Outro ponto óbvio de tensão será a política
de imigração. A NFP prometeu também revogar a lei da imigração de 2023, que
dificultou a concessão de asilo no país e cortou benefícios para imigrantes em
situação ilegal, entre outras restrições. A contenção da imigração é um dos
pilares do programa da extrema-direita, que obteve um terço dos votos na
eleição de ontem. Facilitar a entrada de migrantes possivelmente reforçará a
extrema-direita nas próximas eleições.
Essa fragmentação política favorece Macron. O
presidente, no sistema de governo francês, cuida das políticas externa e de
defesa. Mas, diante de um primeiro-ministro fraco, acaba influenciado e
determinando as demais políticas de governo. É o que deve acontecer.

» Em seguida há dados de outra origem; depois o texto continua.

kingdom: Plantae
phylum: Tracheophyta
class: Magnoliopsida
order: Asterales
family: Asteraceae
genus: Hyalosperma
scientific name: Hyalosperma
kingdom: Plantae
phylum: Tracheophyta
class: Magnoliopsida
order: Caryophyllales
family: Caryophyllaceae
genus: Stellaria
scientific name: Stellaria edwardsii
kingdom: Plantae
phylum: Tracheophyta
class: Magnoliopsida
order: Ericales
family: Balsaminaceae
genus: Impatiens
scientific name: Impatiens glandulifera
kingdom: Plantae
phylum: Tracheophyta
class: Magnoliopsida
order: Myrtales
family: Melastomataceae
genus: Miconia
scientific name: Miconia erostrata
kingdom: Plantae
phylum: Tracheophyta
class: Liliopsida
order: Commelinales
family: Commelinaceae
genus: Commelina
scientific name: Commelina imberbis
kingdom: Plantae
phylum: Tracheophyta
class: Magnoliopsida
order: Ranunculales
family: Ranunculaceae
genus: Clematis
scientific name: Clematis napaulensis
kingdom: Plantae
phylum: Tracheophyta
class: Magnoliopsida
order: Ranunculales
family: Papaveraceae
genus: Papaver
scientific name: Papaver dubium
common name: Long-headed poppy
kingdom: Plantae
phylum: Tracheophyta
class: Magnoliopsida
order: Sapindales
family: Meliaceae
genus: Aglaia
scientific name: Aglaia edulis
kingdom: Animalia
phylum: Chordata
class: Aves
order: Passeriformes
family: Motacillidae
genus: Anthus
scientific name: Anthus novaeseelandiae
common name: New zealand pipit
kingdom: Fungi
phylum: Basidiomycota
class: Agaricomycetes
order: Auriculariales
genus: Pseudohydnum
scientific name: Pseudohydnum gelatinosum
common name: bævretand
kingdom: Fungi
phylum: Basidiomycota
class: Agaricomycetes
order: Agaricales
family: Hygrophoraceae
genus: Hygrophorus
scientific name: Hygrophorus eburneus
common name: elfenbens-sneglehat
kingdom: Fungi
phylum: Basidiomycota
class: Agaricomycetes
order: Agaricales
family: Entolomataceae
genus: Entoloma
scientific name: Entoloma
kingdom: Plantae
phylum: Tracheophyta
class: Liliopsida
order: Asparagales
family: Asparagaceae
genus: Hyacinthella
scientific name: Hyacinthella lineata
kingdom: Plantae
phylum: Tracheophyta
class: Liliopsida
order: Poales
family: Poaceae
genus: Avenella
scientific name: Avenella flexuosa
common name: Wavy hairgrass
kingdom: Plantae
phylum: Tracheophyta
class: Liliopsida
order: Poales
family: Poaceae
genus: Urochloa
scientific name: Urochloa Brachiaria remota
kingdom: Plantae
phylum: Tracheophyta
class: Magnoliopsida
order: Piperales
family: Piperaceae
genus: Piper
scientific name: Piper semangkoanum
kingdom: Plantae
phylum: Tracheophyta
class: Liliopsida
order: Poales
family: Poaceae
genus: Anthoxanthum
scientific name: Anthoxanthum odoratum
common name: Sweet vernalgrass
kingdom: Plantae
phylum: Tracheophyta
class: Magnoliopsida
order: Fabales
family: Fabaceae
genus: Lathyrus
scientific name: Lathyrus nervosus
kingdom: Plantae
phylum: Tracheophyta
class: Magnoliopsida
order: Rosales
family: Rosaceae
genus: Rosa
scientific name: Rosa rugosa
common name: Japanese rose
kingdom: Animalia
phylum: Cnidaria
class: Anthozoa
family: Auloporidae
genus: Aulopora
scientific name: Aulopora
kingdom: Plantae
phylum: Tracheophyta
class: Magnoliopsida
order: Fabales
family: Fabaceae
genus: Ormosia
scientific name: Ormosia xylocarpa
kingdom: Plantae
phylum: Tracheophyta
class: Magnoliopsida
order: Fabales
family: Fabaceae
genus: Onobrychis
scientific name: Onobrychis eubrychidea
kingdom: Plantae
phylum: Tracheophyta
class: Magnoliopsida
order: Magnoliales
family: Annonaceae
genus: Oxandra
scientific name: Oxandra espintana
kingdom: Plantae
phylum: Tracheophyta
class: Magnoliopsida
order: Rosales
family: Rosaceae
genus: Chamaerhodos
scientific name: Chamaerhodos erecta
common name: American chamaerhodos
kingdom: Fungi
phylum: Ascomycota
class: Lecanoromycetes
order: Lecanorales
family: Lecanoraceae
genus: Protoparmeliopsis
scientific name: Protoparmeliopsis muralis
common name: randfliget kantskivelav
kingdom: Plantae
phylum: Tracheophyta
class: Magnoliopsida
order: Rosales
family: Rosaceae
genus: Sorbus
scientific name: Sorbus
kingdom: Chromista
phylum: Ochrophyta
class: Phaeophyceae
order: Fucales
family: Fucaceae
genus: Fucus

A ameaça da extrema-direita, que vai liderar
a oposição, permanecerá. Em 2017, quando Macron derrotou Marine Le Pen pela
primeira vez nas eleições presidenciais, houve uma percepção disseminada e
equivocada de que o avanço da extrema direita havia sido contido. Agora, parece
mais que foi adiado.
O elevado comparecimento às urnas ontem, de
cerca de 70%, foi o maior desde 1981. Ou seja, uma maioria que estava
silenciosa votou para rejeitar a extrema-direita. Isso confirma a tendência de
que partidos ou candidatos extremistas prosperam quando a abstenção é maior,
como ocorreu nas recentes eleições europeias, em junho. Por isso o trumpismo
nos EUA tenta dificultar o voto.
Mas é ingênuo pensar que a Reunião Nacional,
partido de Le Pen, não possa ir além dos cerca de um terço dos votos que obteve
ontem. Muito vai depender da eficácia do governo que sairá dessas eleições. E
essa eficácia é, no mínimo, bastante incerta.